Do It Anyway


I had a tough time during my early years of college. I started off at a local community college, because I had no clue what I wanted to be when I grew up (I didn't know about life coaches then).

I didn't have the greatest academic experience during high school, but that's a story for another time. We will just say I wasn't very prepared when I entered college. The time I spent drinking in the fields (yes....alcohol) and hours chatting on the phone did little to pave the scholarly way. Truth is, I hated school. I looked for any excuse to bail, even if that just meant a mid-afternoon snooze during English class. I only went to college because it was a better option than the alternative - get a job and pay rent. WHAT?

I eventually transferred to a more prestigious private school in the area, where I tanked, big time.

There is one particular instance that stands out in my mind, and has affected me in more ways than I care to admit....I'm going to tell you about that now.

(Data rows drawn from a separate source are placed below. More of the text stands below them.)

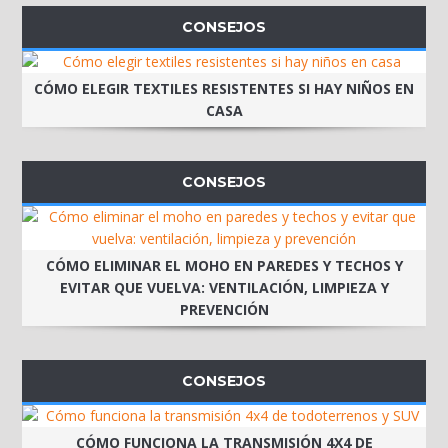
CONSEJOS
CÓMO ELEGIR TEXTILES RESISTENTES SI HAY NIÑOS EN
CASA
CONSEJOS
CÓMO ELIMINAR EL MOHO EN PAREDES Y TECHOS Y
EVITAR QUE VUELVA: VENTILACIÓN, LIMPIEZA Y
PREVENCIÓN
CONSEJOS
CÓMO FUNCIONA LA TRANSMISIÓN 4X4 DE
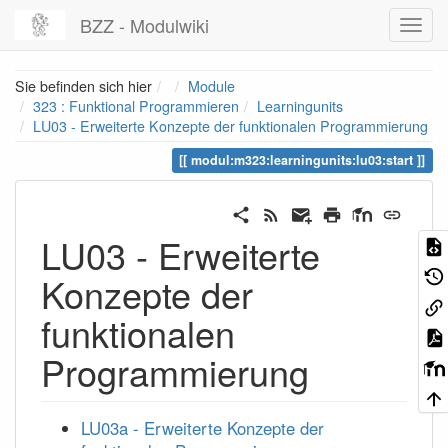
BZZ - Modulwiki
Home
Sie befinden sich hier
Module
323 : Funktional Programmieren
Learningunits
LU03 - Erweiterte Konzepte der funktionalen Programmierung
modul:m323:learningunits:lu03:start
LU03 - Erweiterte
Konzepte der
funktionalen
Programmierung
LU03a - Erweiterte Konzepte der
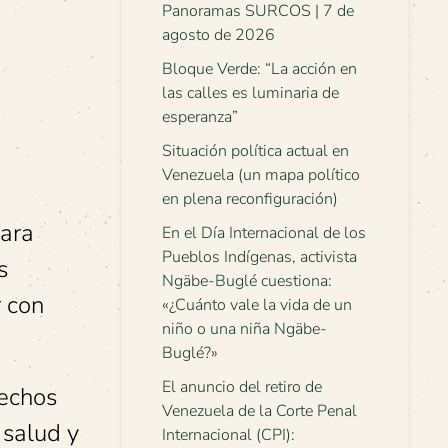
Panoramas SURCOS | 7 de
agosto de 2026
Bloque Verde: “La acción en
las calles es luminaria de
esperanza”
Situación política actual en
Venezuela (un mapa político
e
en plena reconfiguración)
para
En el Día Internacional de los
Pueblos Indígenas, activista
s
Ngäbe-Buglé cuestiona:
r con
«¿Cuánto vale la vida de un
niño o una niña Ngäbe-
Buglé?»
El anuncio del retiro de
rechos
Venezuela de la Corte Penal
 salud y
Internacional (CPI):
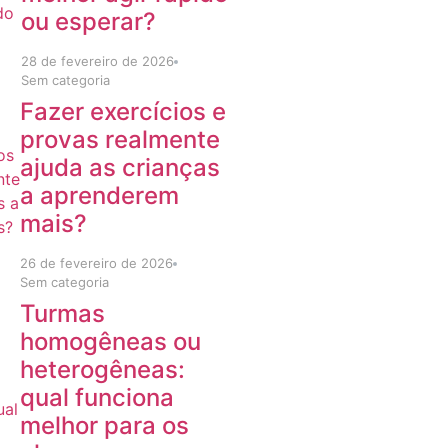
ou esperar?
28 de fevereiro de 2026
Sem categoria
Fazer exercícios e
provas realmente
ajuda as crianças
a aprenderem
mais?
26 de fevereiro de 2026
Sem categoria
Turmas
homogêneas ou
heterogêneas:
qual funciona
melhor para os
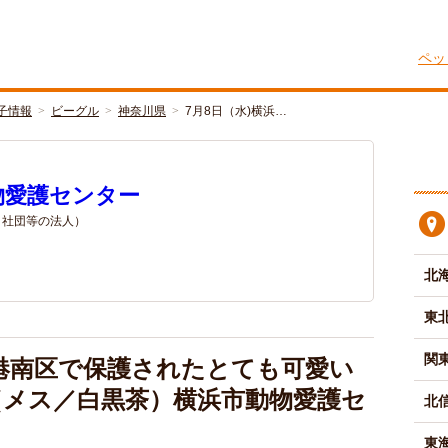
ペッ
子情報
ビーグル
神奈川県
7月8日（水)横浜…
物愛護センター
/ 社団等の法人）
北
東
関
市港南区で保護されたとても可愛い
（メス／白黒茶）横浜市動物愛護セ
北
東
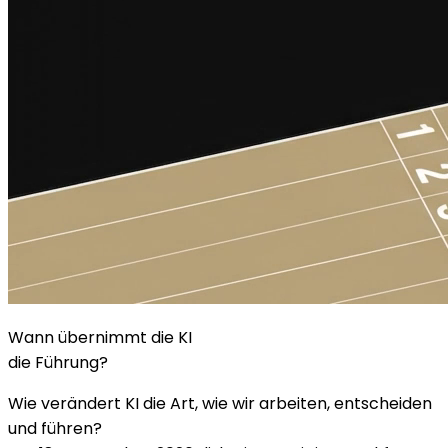
Wann übernimmt die KI
die Führung?
Wie verändert KI die Art, wie wir arbeiten, entscheiden
und führen?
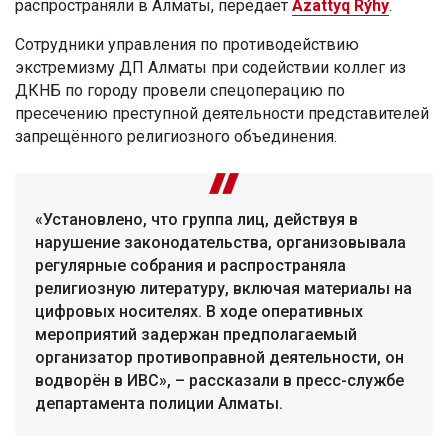
распространяли в Алматы, передает
Azattyq Rýhy
.
Сотрудники управления по противодействию
экстремизму ДП Алматы при содействии коллег из
ДКНБ по городу провели спецоперацию по
пресечению преступной деятельности представителей
запрещённого религиозного объединения.
«Установлено, что группа лиц, действуя в
нарушение законодательства, организовывала
регулярные собрания и распространяла
религиозную литературу, включая материалы на
цифровых носителях. В ходе оперативных
мероприятий задержан предполагаемый
организатор противоправной деятельности, он
водворён в ИВС», – рассказали в пресс-службе
департамента полиции Алматы.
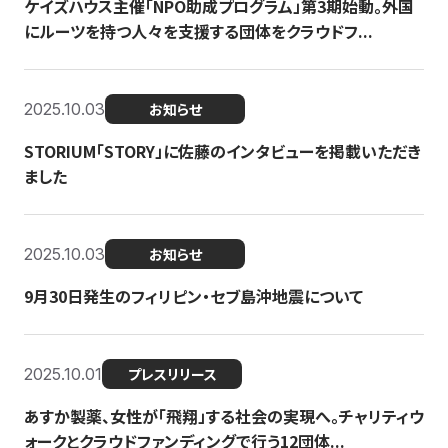
ケイズハウス主催「NPO助成プログラム」第3期始動。外国
にルーツを持つ人々を支援する団体をクラウドフ...
2025.10.03
お知らせ
STORIUM「STORY」に佐藤のインタビューを掲載いただき
ました
2025.10.03
お知らせ
9月30日発生のフィリピン・セブ島沖地震について
2025.10.01
プレスリリース
あすか製薬、女性が「飛翔」する社会の実現へ。チャリティウ
ォークとクラウドファンディングで行う12団体...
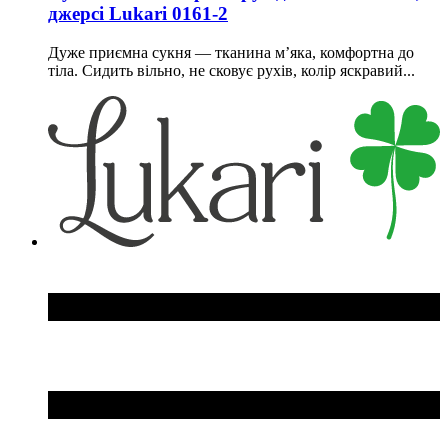
джерсi Lukari 0161-2
Дуже приємна сукня — тканина м’яка, комфортна до
тіла. Сидить вільно, не сковує рухів, колір яскравий...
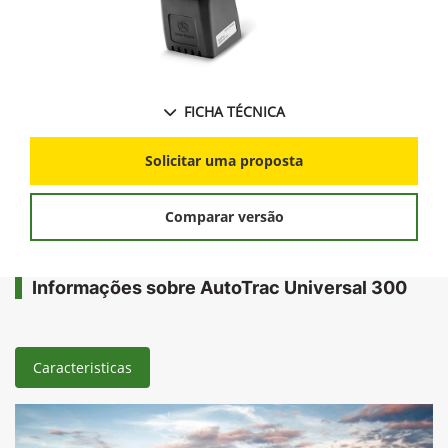
FICHA TÉCNICA
Solicitar uma proposta
Comparar versão
Informações sobre AutoTrac Universal 300
Caracteristicas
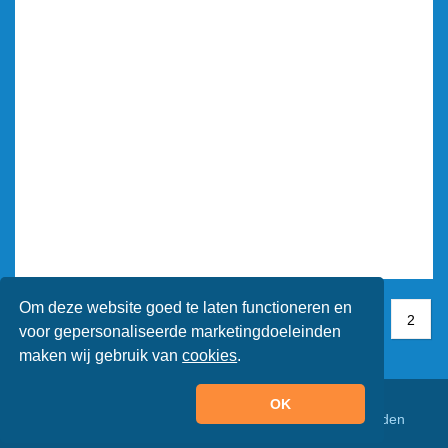
Om deze website goed te laten functioneren en
1
1
2
2
voor gepersonaliseerde marketingdoeleinden
maken wij gebruik van
cookies
.
OK
© Animaatjes.nl - 2005/2026 - Alle rechten voorbehouden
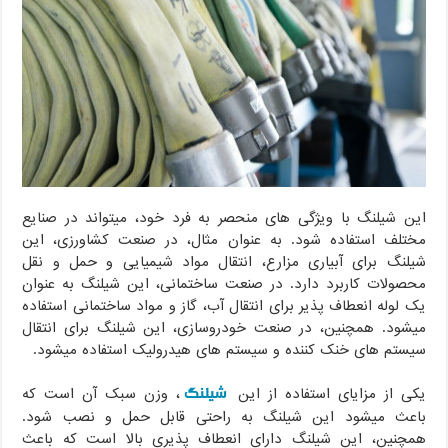
این شیلنگ با ویژگی های منحصر به فرد خود، میتواند در صنایع
مختلف استفاده شود. به عنوان مثال، در صنعت کشاورزی، این
شیلنگ برای آبیاری مزارع، انتقال مواد شیمیایی و حمل و نقل
محصولات کاربرد دارد. در صنعت ساختمانی، این شیلنگ به عنوان
یک لوله انعطاف پذیر برای انتقال آب، گاز و مواد ساختمانی استفاده
میشود. همچنین، در صنعت خودروسازی، این شیلنگ برای انتقال
سیستم های خنک کننده و سیستم های هیدرولیک استفاده میشود.
شیلنگ
یکی از مزایای استفاده از این
، وزن سبک آن است که
باعث میشود این شیلنگ به راحتی قابل حمل و نصب شود.
همچنین، این شیلنگ دارای انعطاف پذیری بالا است که باعث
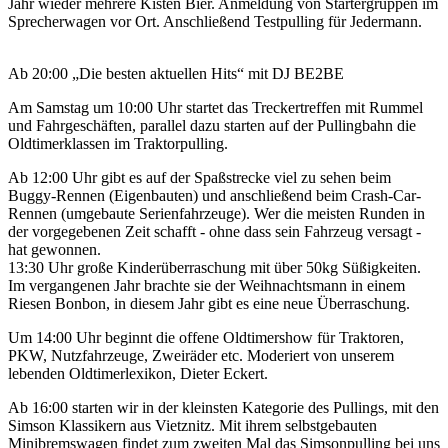
Jahr wieder mehrere Kisten Bier. Anmeldung von Startergruppen im
Sprecherwagen vor Ort. Anschließend Testpulling für Jedermann.
Ab 20:00 „Die besten aktuellen Hits“ mit DJ BE2BE
Am Samstag um 10:00 Uhr startet das Treckertreffen mit Rummel
und Fahrgeschäften, parallel dazu starten auf der Pullingbahn die
Oldtimerklassen im Traktorpulling.
Ab 12:00 Uhr gibt es auf der Spaßstrecke viel zu sehen beim
Buggy-Rennen (Eigenbauten) und anschließend beim Crash-Car-
Rennen (umgebaute Serienfahrzeuge). Wer die meisten Runden in
der vorgegebenen Zeit schafft - ohne dass sein Fahrzeug versagt -
hat gewonnen.
13:30 Uhr große Kinderüberraschung mit über 50kg Süßigkeiten.
Im vergangenen Jahr brachte sie der Weihnachtsmann in einem
Riesen Bonbon, in diesem Jahr gibt es eine neue Überraschung.
Um 14:00 Uhr beginnt die offene Oldtimershow für Traktoren,
PKW, Nutzfahrzeuge, Zweiräder etc. Moderiert von unserem
lebenden Oldtimerlexikon, Dieter Eckert.
Ab 16:00 starten wir in der kleinsten Kategorie des Pullings, mit den
Simson Klassikern aus Vietznitz. Mit ihrem selbstgebauten
Minibremswagen findet zum zweiten Mal das Simsonpulling bei uns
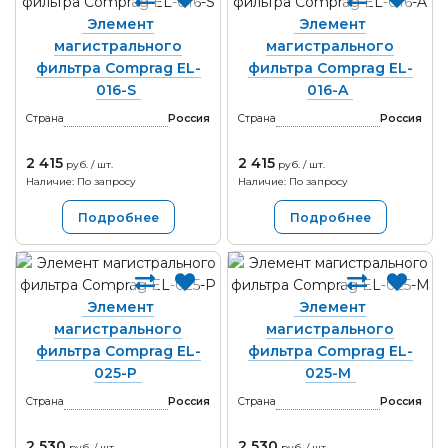
Элемент
Элемент
магистрального
магистрального
фильтра Comprag EL-
фильтра Comprag EL-
016-S
016-A
Страна
Россия
Страна
Россия
2 415
2 415
руб. / шт.
руб. / шт.
Наличие: По запросу
Наличие: По запросу
Подробнее
Подробнее
Элемент
Элемент
магистрального
магистрального
фильтра Comprag EL-
фильтра Comprag EL-
025-P
025-M
Страна
Россия
Страна
Россия
2 530
2 530
руб. / шт.
руб. / шт.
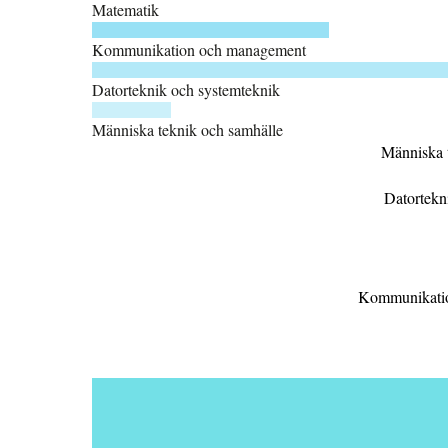
Matematik
nätverk, att bygga, installera och sköta komplexa datasystem eller jobb
som mjukvarudesigner, programmerare eller projektledare. Du är också f
Kommunikation och management
på något av våra masterprogram inom exempelvis trådlösa nätverk, dato
Datorteknik och systemteknik
Människa teknik och samhälle
Bar
graph
Label
Value
data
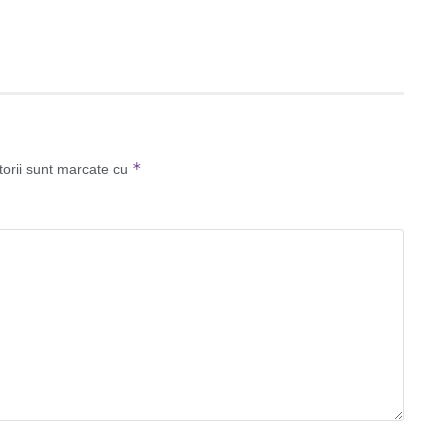
*
torii sunt marcate cu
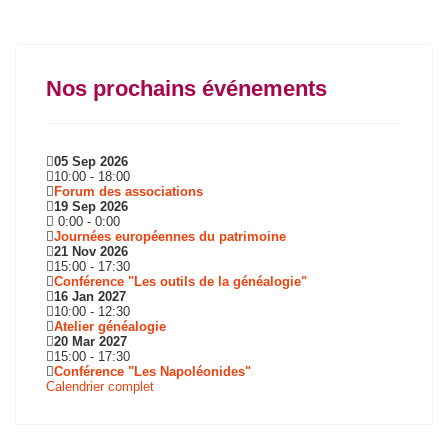
Nos prochains événements
05 Sep 2026
10:00
-
18:00
Forum des associations
19 Sep 2026
0:00
-
0:00
Journées européennes du patrimoine
21 Nov 2026
15:00
-
17:30
Conférence "Les outils de la généalogie"
16 Jan 2027
10:00
-
12:30
Atelier généalogie
20 Mar 2027
15:00
-
17:30
Conférence "Les Napoléonides"
Calendrier complet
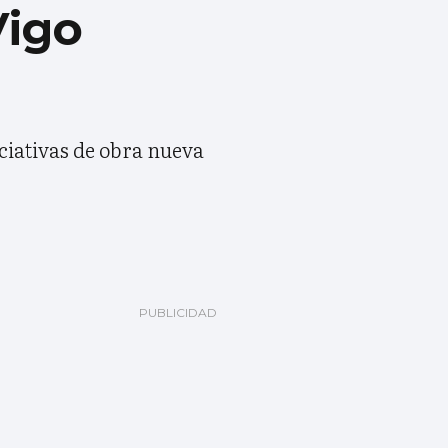
Vigo
iciativas de obra nueva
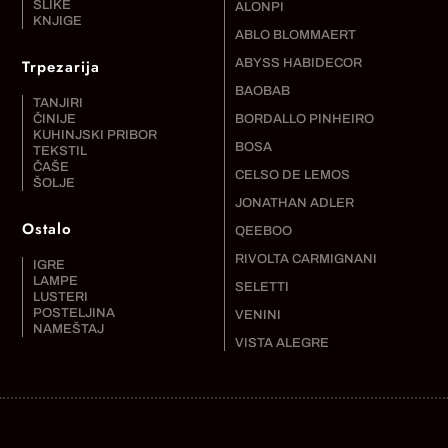
SLIKE
ALONPI
KNJIGE
ABLO BLOMMAERT
Trpezarija
ABYSS HABIDECOR
BAOBAB
TANJIRI
ČINIJE
BORDALLO PINHEIRO
KUHINJSKI PRIBOR
BOSA
TEKSTIL
ČAŠE
CELSO DE LEMOS
ŠOLJE
JONATHAN ADLER
Ostalo
QEEBOO
RIVOLTA CARMIGNANI
IGRE
LAMPE
SELETTI
LUSTERI
POSTELJINA
VENINI
NAMEŠTAJ
VISTA ALEGRE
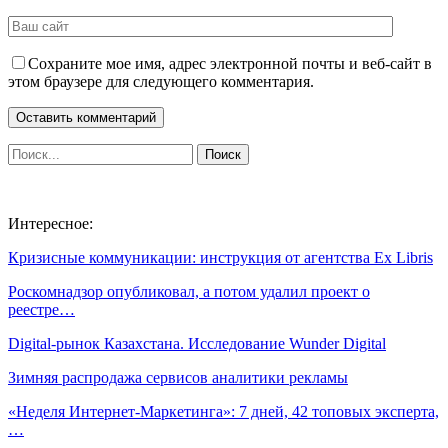
Сохраните мое имя, адрес электронной почты и веб-сайт в
этом браузере для следующего комментария.
Интересное:
Кризисные коммуникации: инструкция от агентства Ex Libris
Роскомнадзор опубликовал, а потом удалил проект о
реестре…
Digital-рынок Казахстана. Исследование Wunder Digital
Зимняя распродажа сервисов аналитики рекламы
«Неделя Интернет-Маркетинга»: 7 дней, 42 топовых эксперта,
…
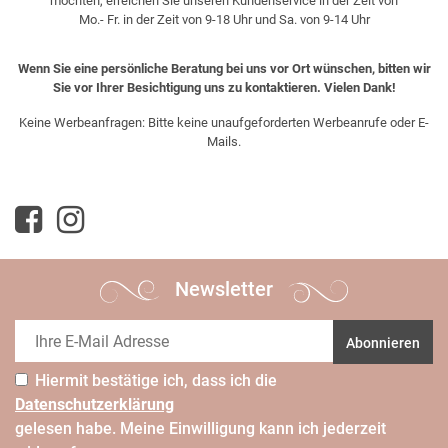
möchten, erreichen Sie unseren Kundenservice in der Zeit von
Mo.- Fr. in der Zeit von 9-18 Uhr und Sa. von 9-14 Uhr
Wenn Sie eine persönliche Beratung bei uns vor Ort wünschen, bitten wir
Sie vor Ihrer Besichtigung uns zu kontaktieren. Vielen Dank!
Keine Werbeanfragen: Bitte keine unaufgeforderten Werbeanrufe oder E-
Mails.
Newsletter
Abonnieren
Hiermit bestätige ich, dass ich die
Daten­schutz­erklärung
gelesen habe. Meine Einwilligung kann ich jederzeit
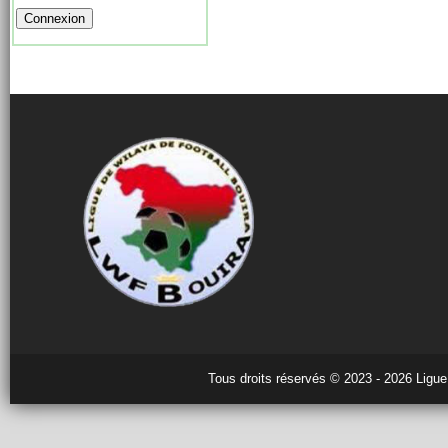
Tous droits réservés © 2023 - 2026 Ligue 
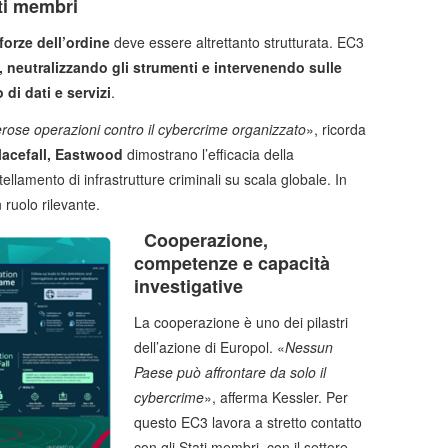
ati membri
forze dell’ordine
deve essere altrettanto strutturata. EC3
, neutralizzando gli strumenti e intervenendo sulle
 di dati e servizi
.
ose operazioni contro il cybercrime organizzato
», ricorda
Macefall, Eastwood
dimostrano l’efficacia della
llamento di infrastrutture criminali su scala globale. In
 ruolo rilevante.
Cooperazione,
competenze e capacità
investigative
La cooperazione è uno dei pilastri
dell’azione di Europol. «
Nessun
Paese può affrontare da solo il
cybercrime
», afferma Kessler. Per
questo EC3 lavora a stretto contatto
con gli Stati membri, con il settore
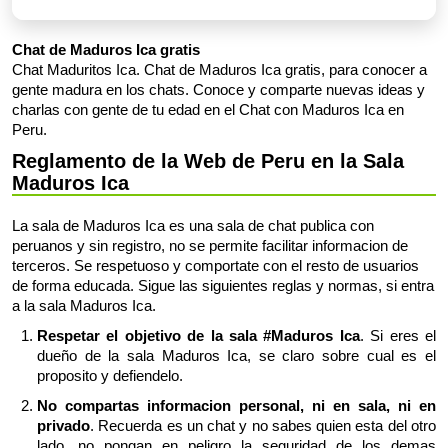
Chat de Maduros Ica gratis
Chat Maduritos Ica. Chat de Maduros Ica gratis, para conocer a
gente madura en los chats. Conoce y comparte nuevas ideas y
charlas con gente de tu edad en el Chat con Maduros Ica en
Peru.
Reglamento de la Web de Peru en la Sala
Maduros Ica
La sala de Maduros Ica es una sala de chat publica con
peruanos y sin registro, no se permite facilitar informacion de
terceros. Se respetuoso y comportate con el resto de usuarios
de forma educada. Sigue las siguientes reglas y normas, si entra
a la sala Maduros Ica.
Respetar el objetivo de la sala #Maduros Ica
. Si eres el
dueño de la sala Maduros Ica, se claro sobre cual es el
proposito y defiendelo.
No compartas informacion personal, ni en sala, ni en
privado
. Recuerda es un chat y no sabes quien esta del otro
lado, no pongan en peligro la seguridad de los demas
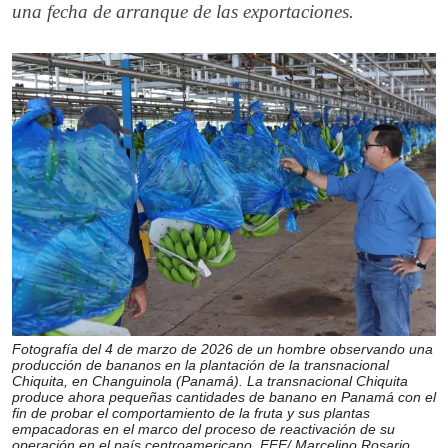
una fecha de arranque de las exportaciones.
Fotografía del 4 de marzo de 2026 de un hombre observando una
producción de bananos en la plantación de la transnacional
Chiquita, en Changuinola (Panamá). La transnacional Chiquita
produce ahora pequeñas cantidades de banano en Panamá con el
fin de probar el comportamiento de la fruta y sus plantas
empacadoras en el marco del proceso de reactivación de su
operación en el país centroamericano. EFE/ Marcelino Rosario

I had to write a paper for class. I don't recall what class it was for, or what the paper was about....I just remember writing something that was later shared with the entire class - not in a good way.

Copies of my paper were made, minus my name. They were shared with the class as an example of what NOT to do. I was mortified. Obviously, I knew it was my paper. I sat through class as the professor picked my paper apart. I listened to the other students snicker and make comments. I can still remember how sick to my stomach I felt in that moment. I sank into a sea off "I'll never be good enough".

I drove home from campus crying my eyes out. Eventually, I quit. I withdrew from that school mid-semester. I ran as fast as I could, and never looked back.

I enrolled in another school, where I eventually graduated with a degree in Sociology. That didn't take away the sting of what happened - the belief that I suck at writing, that I'm not as smart as the other kids. Those thoughts were with me for a very long time....until recently.

You see, I love to write! Hence the reason I have a weekly blog. I may not write to some scholarly professor-type standard, but it doesn't matter! I write from my heart.